INSTRUCTIONS TO FOLLOW - For each entry below, output it exactly as it stands.

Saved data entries
== Segment start ==
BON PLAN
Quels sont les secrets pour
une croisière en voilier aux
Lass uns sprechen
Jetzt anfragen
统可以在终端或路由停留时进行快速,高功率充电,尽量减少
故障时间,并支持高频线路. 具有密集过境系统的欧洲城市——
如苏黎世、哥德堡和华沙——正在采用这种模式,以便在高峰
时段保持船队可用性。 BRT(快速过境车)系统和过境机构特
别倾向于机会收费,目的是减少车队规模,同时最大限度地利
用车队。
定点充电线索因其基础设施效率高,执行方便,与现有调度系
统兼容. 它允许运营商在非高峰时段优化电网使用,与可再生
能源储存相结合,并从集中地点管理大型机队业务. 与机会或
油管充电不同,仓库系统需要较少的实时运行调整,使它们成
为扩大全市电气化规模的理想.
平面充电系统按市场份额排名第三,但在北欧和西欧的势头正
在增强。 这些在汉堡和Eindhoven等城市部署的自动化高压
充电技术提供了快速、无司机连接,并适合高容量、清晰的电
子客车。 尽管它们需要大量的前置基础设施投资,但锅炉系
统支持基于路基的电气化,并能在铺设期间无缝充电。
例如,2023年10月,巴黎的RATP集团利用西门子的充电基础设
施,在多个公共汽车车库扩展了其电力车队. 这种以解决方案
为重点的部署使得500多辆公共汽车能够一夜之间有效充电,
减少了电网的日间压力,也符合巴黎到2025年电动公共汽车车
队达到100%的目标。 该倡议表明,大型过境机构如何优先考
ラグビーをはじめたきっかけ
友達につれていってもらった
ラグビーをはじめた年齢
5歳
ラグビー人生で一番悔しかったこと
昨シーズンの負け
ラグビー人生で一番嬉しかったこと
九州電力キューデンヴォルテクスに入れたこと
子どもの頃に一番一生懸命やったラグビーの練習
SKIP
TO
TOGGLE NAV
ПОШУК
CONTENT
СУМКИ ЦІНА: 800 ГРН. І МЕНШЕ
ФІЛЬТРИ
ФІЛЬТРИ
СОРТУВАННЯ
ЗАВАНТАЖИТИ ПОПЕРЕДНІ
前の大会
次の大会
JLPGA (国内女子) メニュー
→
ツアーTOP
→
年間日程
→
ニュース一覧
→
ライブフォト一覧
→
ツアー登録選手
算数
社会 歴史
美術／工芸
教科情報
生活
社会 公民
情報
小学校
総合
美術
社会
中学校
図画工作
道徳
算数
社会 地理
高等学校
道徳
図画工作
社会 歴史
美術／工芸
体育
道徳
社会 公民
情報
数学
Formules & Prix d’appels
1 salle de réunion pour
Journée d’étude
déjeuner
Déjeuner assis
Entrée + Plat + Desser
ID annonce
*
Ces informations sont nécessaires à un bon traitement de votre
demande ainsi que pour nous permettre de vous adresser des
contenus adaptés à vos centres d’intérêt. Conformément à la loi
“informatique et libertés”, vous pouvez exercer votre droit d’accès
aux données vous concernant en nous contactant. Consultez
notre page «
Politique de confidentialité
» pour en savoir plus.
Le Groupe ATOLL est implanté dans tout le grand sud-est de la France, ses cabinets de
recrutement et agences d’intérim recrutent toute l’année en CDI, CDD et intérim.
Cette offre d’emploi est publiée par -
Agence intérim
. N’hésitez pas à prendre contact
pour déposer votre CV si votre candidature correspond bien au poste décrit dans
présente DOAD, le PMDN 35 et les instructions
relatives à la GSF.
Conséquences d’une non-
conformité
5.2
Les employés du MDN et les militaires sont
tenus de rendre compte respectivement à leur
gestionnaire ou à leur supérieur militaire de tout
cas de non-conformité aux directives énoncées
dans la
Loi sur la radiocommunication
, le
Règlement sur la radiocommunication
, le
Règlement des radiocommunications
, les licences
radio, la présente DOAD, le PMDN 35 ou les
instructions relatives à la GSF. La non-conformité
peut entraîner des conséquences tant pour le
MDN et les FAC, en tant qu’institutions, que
== Segment end ==
RESPONSE AREA -
BON PLAN
Quels sont les secrets pour
une croisière en voilier aux
Lass uns sprechen
Jetzt anfragen
统可以在终端或路由停留时进行快速,高功率充电,尽量减少
故障时间,并支持高频线路. 具有密集过境系统的欧洲城市——
如苏黎世、哥德堡和华沙——正在采用这种模式,以便在高峰
时段保持船队可用性。 BRT(快速过境车)系统和过境机构特
别倾向于机会收费,目的是减少车队规模,同时最大限度地利
用车队。
定点充电线索因其基础设施效率高,执行方便,与现有调度系
统兼容. 它允许运营商在非高峰时段优化电网使用,与可再生
能源储存相结合,并从集中地点管理大型机队业务. 与机会或
油管充电不同,仓库系统需要较少的实时运行调整,使它们成
为扩大全市电气化规模的理想.
平面充电系统按市场份额排名第三,但在北欧和西欧的势头正
在增强。 这些在汉堡和Eindhoven等城市部署的自动化高压
充电技术提供了快速、无司机连接,并适合高容量、清晰的电
子客车。 尽管它们需要大量的前置基础设施投资,但锅炉系
统支持基于路基的电气化,并能在铺设期间无缝充电。
例如,2023年10月,巴黎的RATP集团利用西门子的充电基础设
施,在多个公共汽车车库扩展了其电力车队. 这种以解决方案
为重点的部署使得500多辆公共汽车能够一夜之间有效充电,
减少了电网的日间压力,也符合巴黎到2025年电动公共汽车车
队达到100%的目标。 该倡议表明,大型过境机构如何优先考
ラグビーをはじめたきっかけ
友達につれていってもらった
ラグビーをはじめた年齢
5歳
ラグビー人生で一番悔しかったこと
昨シーズンの負け
ラグビー人生で一番嬉しかったこと
九州電力キューデンヴォルテクスに入れたこと
子どもの頃に一番一生懸命やったラグビーの練習
SKIP
TO
TOGGLE NAV
ПОШУК
CONTENT
СУМКИ ЦІНА: 800 ГРН. І МЕНШЕ
ФІЛЬТРИ
ФІЛЬТРИ
СОРТУВАННЯ
ЗАВАНТАЖИТИ ПОПЕРЕДНІ
前の大会
次の大会
JLPGA (国内女子) メニュー
→
ツアーTOP
→
年間日程
→
ニュース一覧
→
ライブフォト一覧
→
ツアー登録選手
算数
社会 歴史
美術／工芸
教科情報
生活
社会 公民
情報
小学校
総合
美術
社会
中学校
図画工作
道徳
算数
社会 地理
高等学校
道徳
図画工作
社会 歴史
美術／工芸
体育
道徳
社会 公民
情報
数学
Formules & Prix d’appels
1 salle de réunion pour
Journée d’étude
déjeuner
Déjeuner assis
Entrée + Plat + Desser
ID annonce
*
Ces informations sont nécessaires à un bon traitement de votre
demande ainsi que pour nous permettre de vous adresser des
contenus adaptés à vos centres d’intérêt. Conformément à la loi
“informatique et libertés”, vous pouvez exercer votre droit d’accès
aux données vous concernant en nous contactant. Consultez
notre page «
Politique de confidentialité
» pour en savoir plus.
Le Groupe ATOLL est implanté dans tout le grand sud-est de la France, ses cabinets de
recrutement et agences d’intérim recrutent toute l’année en CDI, CDD et intérim.
Cette offre d’emploi est publiée par -
Agence intérim
. N’hésitez pas à prendre contact
pour déposer votre CV si votre candidature correspond bien au poste décrit dans
présente DOAD, le PMDN 35 et les instructions
relatives à la GSF.
Conséquences d’une non-
conformité
5.2
Les employés du MDN et les militaires sont
tenus de rendre compte respectivement à leur
gestionnaire ou à leur supérieur militaire de tout
cas de non-conformité aux directives énoncées
dans la
Loi sur la radiocommunication
, le
Règlement sur la radiocommunication
, le
Règlement des radiocommunications
, les licences
radio, la présente DOAD, le PMDN 35 ou les
instructions relatives à la GSF. La non-conformité
peut entraîner des conséquences tant pour le
MDN et les FAC, en tant qu’institutions, que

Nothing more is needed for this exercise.